- Dokumenttext
Frohes Neues Jahr 2012!
22. Januar 2012Diese Neujahrsgrüße kommen ja etwas spät. Trotzdem, besser spät als nie. Also, hiermit an all meine Leser, mit denen ich dieses Jahr noch nicht persönlich Kontakt hatte: Ein frohes und gesundes neues Jahr 2012!
Wobei, so inaktuell ist dieser Gruß gar nicht. Heute, am 22. Januar, findet nämlich sozusagen das Chinesische Silvester statt. Am 23. Januar beginnt mit dem Frühlingsfest in China das neue Jahr, zumindest nach dem Mondkalender. Im Moment befinden wir uns im Jahr des Hasen, danach folgt das Jahr des Drachen. Dementsprechend viel ist auch nicht nur in Guangzhou, sondern in ganz China los. In China hat das Frühlingsfest, also das Chinesische Neujahrsfest, ungefähr den Stellenwert wie bei uns Weihnachten. Es ist das größte und wichtigste Fest im Jahr und wird im Kreise der Familie gefeiert. Da die jungen Leute oftmals vom Land, beziehungsweise aus kleineren Städten und ärmeren Provinzen in die großen Städte ziehen, um dort ihr Glück zu finden und Karriere zu machen, gibt es vor und nach dem Frühlingsfest riesige Reisewellen in ganz China. Es ist die Hauptreisezeit im Jahr, dieses Mal werden zwischen Mitte Januar und Mitte Februar (dem Ende des 15-tägigen Festes) schätzungsweise 230 Millionen Menschen quer durchs Land unterwegs sein. Die Züge, so es denn noch ein Ticket gibt (und wenn dann meistens auch nur für einen Stehplatz), sind krachvoll. Die, die es sich leisten können, fliegen lieber. Doch auch die Tickets sind meistens schon ausgebucht, die übriggebliebenen sind unverschämt teuer. Tja, und der liebe Alex nimmt sich in dieser Zeit gleich zweimal vor zu verreisen. Doch dazu später mehr…
Zuerst möchte ich noch mal einen kurzen Rückblick machen, da der letzte Eintrag schon so lang her ist. Damals hatte ich angekündigt, dass mich meine Familie und meine Freundin besuchen werden. Es waren sehr, sehr schöne zweieinhalb Wochen. Mit meiner Familie zusammen habe ich Weihnachten gefeiert, meine Freundin und ich hatten einige Zeit für uns, wir haben alle zusammen Silvester in Shanghai gefeiert, und ich konnte ihnen mein Guangzhou und mein China zeigen. Es war ein volles, aber schönes Programm, und ich glaube, ich konnte meinem Besuch hier und da faszinierende Sachen dieses schönen Landes zeigen und sie auch dafür begeistern. Am Ende war der Abschied natürlich umso schwerer, da nun ja die eigentlich lange Trennung bevor stand (bis Weihnachten drei Monate, nach Weihnachten 7,5). Aber ich glaube, die nächste Zeit wird doch schneller vorbei sein als gedacht, und in null Komma nichts bin ich zurück in Deutschland. Und vielleicht kommt mich Alex nochmal besuchen.

- Bereitgestellte Daten
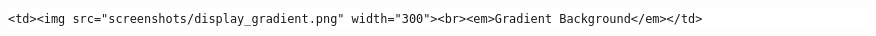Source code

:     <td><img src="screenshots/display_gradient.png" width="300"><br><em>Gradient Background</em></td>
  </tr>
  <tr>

==

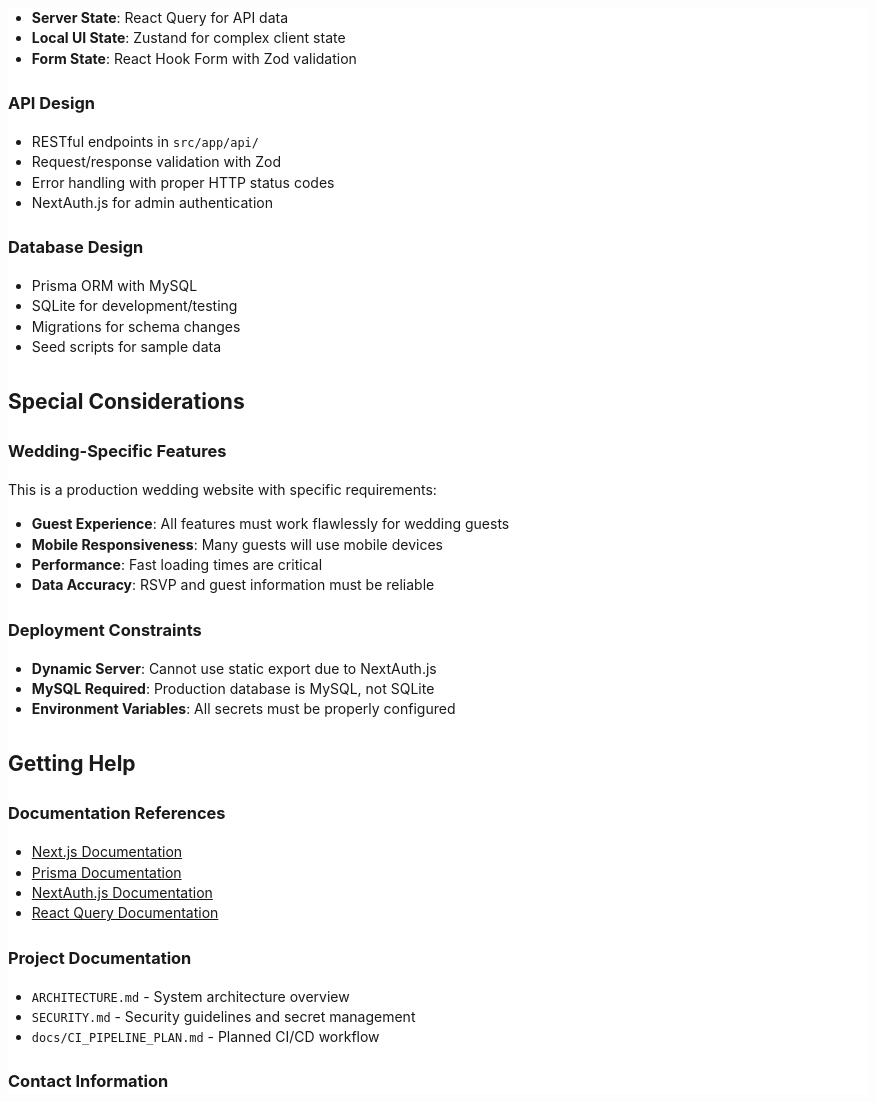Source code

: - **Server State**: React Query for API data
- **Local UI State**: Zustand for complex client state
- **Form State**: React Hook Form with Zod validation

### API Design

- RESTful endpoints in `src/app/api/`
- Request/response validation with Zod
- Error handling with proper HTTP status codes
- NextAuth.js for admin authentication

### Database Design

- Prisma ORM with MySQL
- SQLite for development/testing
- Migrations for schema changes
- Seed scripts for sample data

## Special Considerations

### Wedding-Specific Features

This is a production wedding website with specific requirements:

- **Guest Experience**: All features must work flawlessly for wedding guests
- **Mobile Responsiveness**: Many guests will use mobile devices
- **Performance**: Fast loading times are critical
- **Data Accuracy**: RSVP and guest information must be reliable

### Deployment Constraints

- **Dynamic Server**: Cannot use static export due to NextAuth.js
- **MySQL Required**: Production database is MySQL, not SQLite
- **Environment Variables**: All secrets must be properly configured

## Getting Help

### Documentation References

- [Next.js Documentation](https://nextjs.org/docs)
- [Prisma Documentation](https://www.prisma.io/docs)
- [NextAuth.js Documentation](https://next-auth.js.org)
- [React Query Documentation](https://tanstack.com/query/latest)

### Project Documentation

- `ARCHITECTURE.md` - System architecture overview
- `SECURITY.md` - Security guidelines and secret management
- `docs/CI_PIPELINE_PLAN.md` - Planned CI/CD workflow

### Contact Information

- Aufgabe
Setze den Blogeintrag mit den Neujahrsgrüßen 2012 im Anschluss an seinen letzten Satz fort.

- Lösung
Nach so intensiven zwei Wochen mit den Liebsten ist die direkte Zeit danach natürlich erst einmal von einer gewissen Leere ausgefüllt. Doch es blieb mir nicht zu viel Zeit, um in dieser Leere zu versinken. Denn unmittelbar danach haben Katharin, Mila und Timo (Freiwillige aus Kunming, Shanghai und Wuxi nahe Shanghai) uns Freiwillige in Guangzhou besucht. Dementsprechend gab es natürlich immer etwas zu tun, vor allem abends, wo wir ihnen die kantonesischen, uighurischen und arabischen kulinarischen Schätze unserer Stadt näherbringen konnten.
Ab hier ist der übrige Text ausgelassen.